1. Field of the Invention
The present invention relates to mutant vaccinia virus expression vectors. The mutant expression vectors of the present invention show substantially no virus replication in non-dividing cells and as such are superior to previous vaccinia virus expression vectors. More specifically, the vaccinia virus expression vectors of the present invention are associated with negative thymidine kinase and vaccinia virus growth factor phenotypes. The vaccinia virus vectors of the present invention are suitable for use as vaccines, cancer therapies, as well as for gene delivery vectors.
2. Description of the Related Art
Vaccinia virus has a long history of service as an expression vehicle. Vaccinia virus has been used most notably as a vaccination against smallpox, however, active immunization against smallpox is far less common since the eradication of the disease in 1977. Today, as a result of various advances in molecular biology, the vaccinia virus show promise as a vaccine against diseases other than smallpox.

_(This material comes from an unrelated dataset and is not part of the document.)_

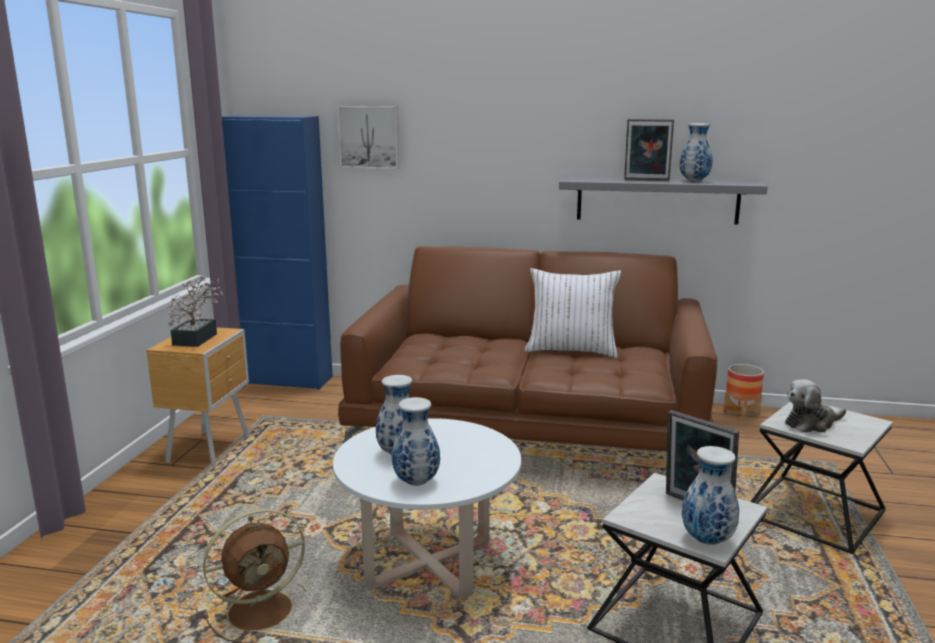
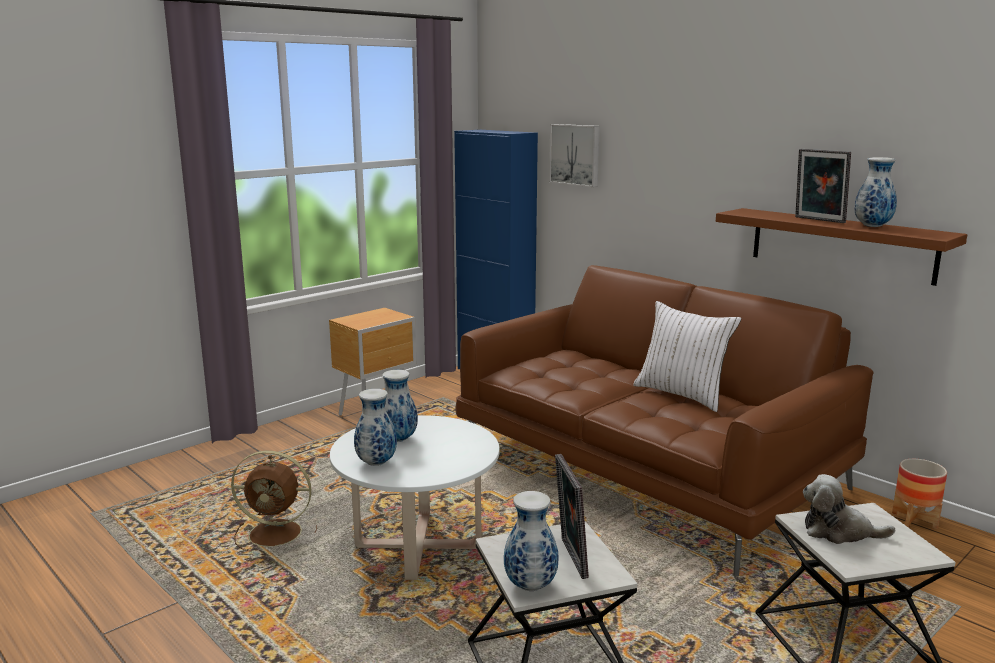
camera: 35 degrees right, 0 degrees up
(198, 337) = (374, 317): potted plant -> none
(657, 200) = (841, 245): grey shelf -> brown shelf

The vaccinia virus genome can be manipulated using general molecular biology techniques well known in the art, to perform as an expression vector for exogenous, non-vaccinia virus genes. In one study, a region of the wild-type (WT) strain of vaccinia virus was shown to be suitable for the insertion and expression of foreign DNA. Mackett, et al., Proc Natl Acad Sci USA, 79(23):7415–9 (1982). The ability to express foreign DNA by exploiting a vaccinia virus vector created the possibility that vaccinia virus engineered to express exogenous, non-vaccinia virus genes could be used as gene expression vectors.

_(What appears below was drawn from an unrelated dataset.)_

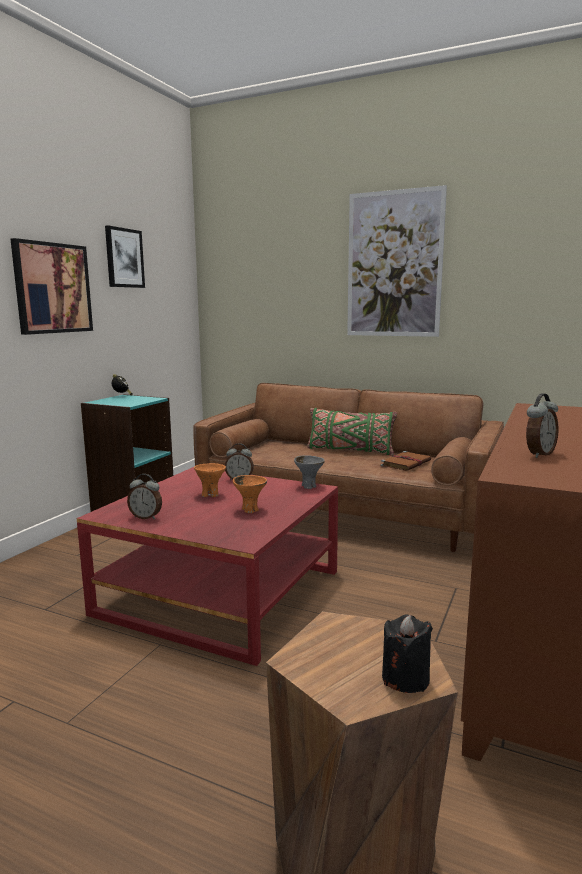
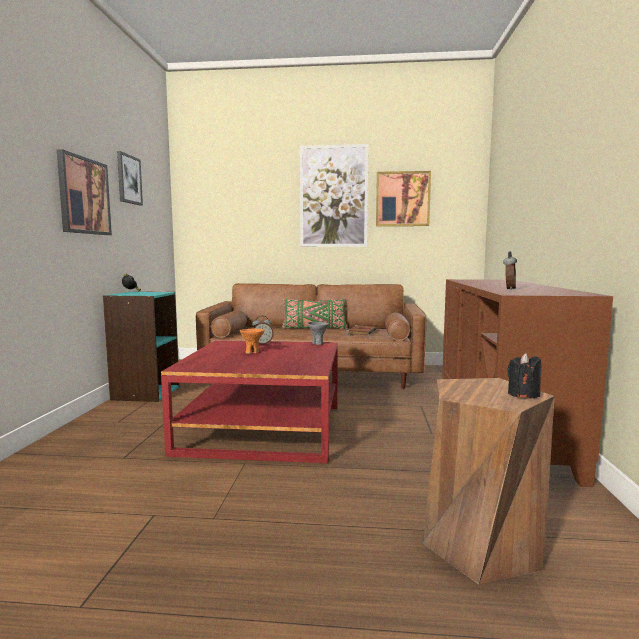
camera: 20 degrees left, 5 degrees down
(146, 517) = (220, 366): alarm clock -> none
(250, 510) = (293, 357): orange bowl -> none
(495, 266) = (402, 199): none -> picture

Recombinant vaccinia virus carrying exogenous nucleic acid encoding a pathogenic antigen protects an animal infected with the recombinant vaccinia virus and subsequently challenged with the pathogen from which the antigen was derived. For example, when live vaccinia virus recombinants expressing the hepatitis B virus surface antigen (HBsAg), the influenza A virus haemagglutinin, the herpes simplex virus (HSV) type 1 D glycoprotein, the rabies virus G glycoprotein, and the vesicular stomatitis virus G glycoprotein were used for immunization, animals were protected upon challenge with the pathogenic agent. However, post-immunization complications are documented concerning the use of vaccinia virus as a vaccine. One such concern involves the propensity of vaccinia virus to induce hyperplastic responses and even tumors in the skin of infected subjects.
The vaccinia virus growth factor (VGF) is thought to play a role in these complications. The VGF is a homologue of epidermal growth factor (EGF) and of transforming growth factor α. Blomquist, et al., Proc. Natl. Acad. Sci. USA, 81:7363–7367 (1984). Vaccinia virus growth factor that has been post-translationally modified is capable of binding to the EGF receptor, stimulating autophosphorylation and inducing anchorage-independent cell growth.

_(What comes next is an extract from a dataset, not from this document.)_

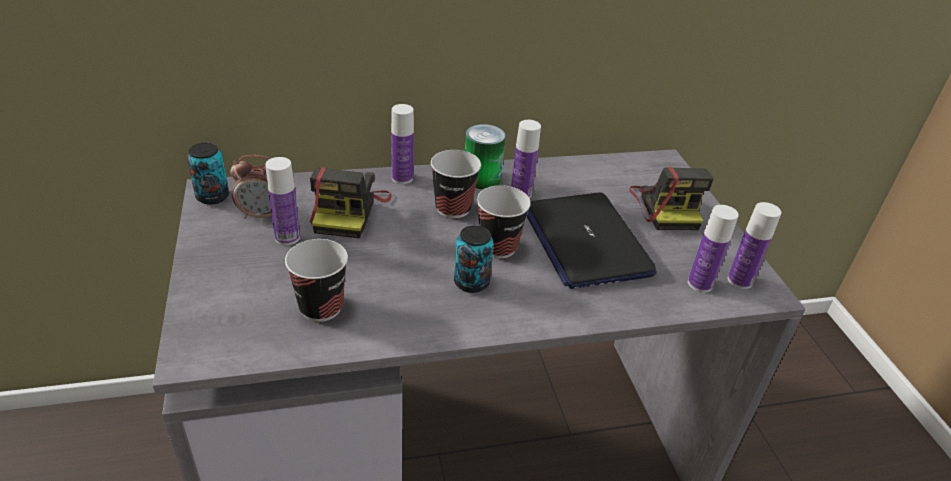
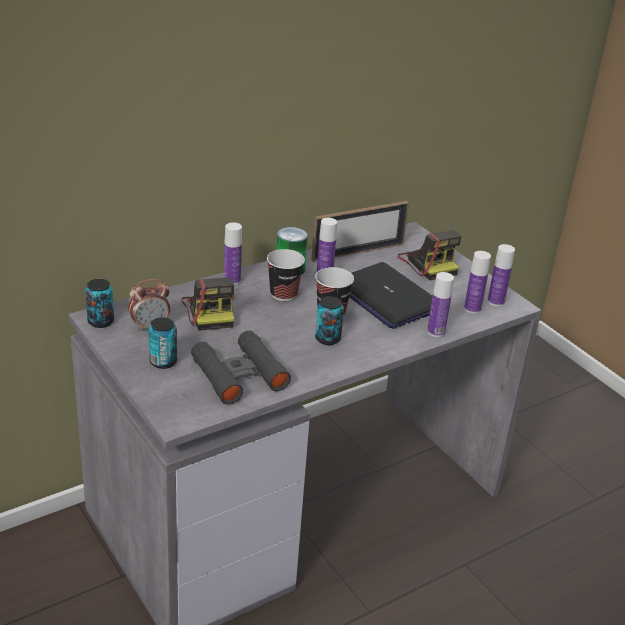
camera: 20 degrees left, 5 degrees down
(241, 265) = (163, 362): none -> can
(287, 237) = (180, 337): bottle -> bottle (436, 332)
(321, 307) = (239, 375): cup -> black binoculars
(581, 173) = (358, 251): none -> picture frame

To investigate the role of this gene product on infectivity and viral yields, both copies of the VGF gene were deleted from a recombinant vaccinia virus. In tissue culture cells there was little or no difference in infectivity or yield between the wild-type and mutant viruses. Buller, et al., J. Virol. 62:866–874 (1988). In vivo experiments revealed, however, that infection with wild-type virus resulted in a rapid proliferation of extodermal and entodermal cells of the chicken embryo chorioallantoic membrane, whereas this did not occur to the same extent with the VGF double mutant. Buller, et al., Virology, 164:182–192 (1988). However, there was double mutant viral reproduction in these experiments.
Another line of research examined the role of the thymidine kinase (TK) gene in vaccinia virus reproduction. It is known that the TK gene enhances herpesvirus replication in non-dividing cells. Kiemperer, et al., Virology 31:120–128 (1967). To determine whether inactivation of the vaccinia virus TK gene by the insertion of foreign DNA led to attenuation, Buller, et al., examined several TK-recombinants for their ability to replicate. Buller, et al., Nature 317:813–815 (1985). Although reduced viral mediated pathogenesis was observed with these mutants, the TK-viruses retained the ability to replicate in non-dividing cells.
Although the vaccinia virus has been the subject of considerable research to date, there remains a need for a vaccinia virus expression vector that substantially fails to replicate in non-dividing cells.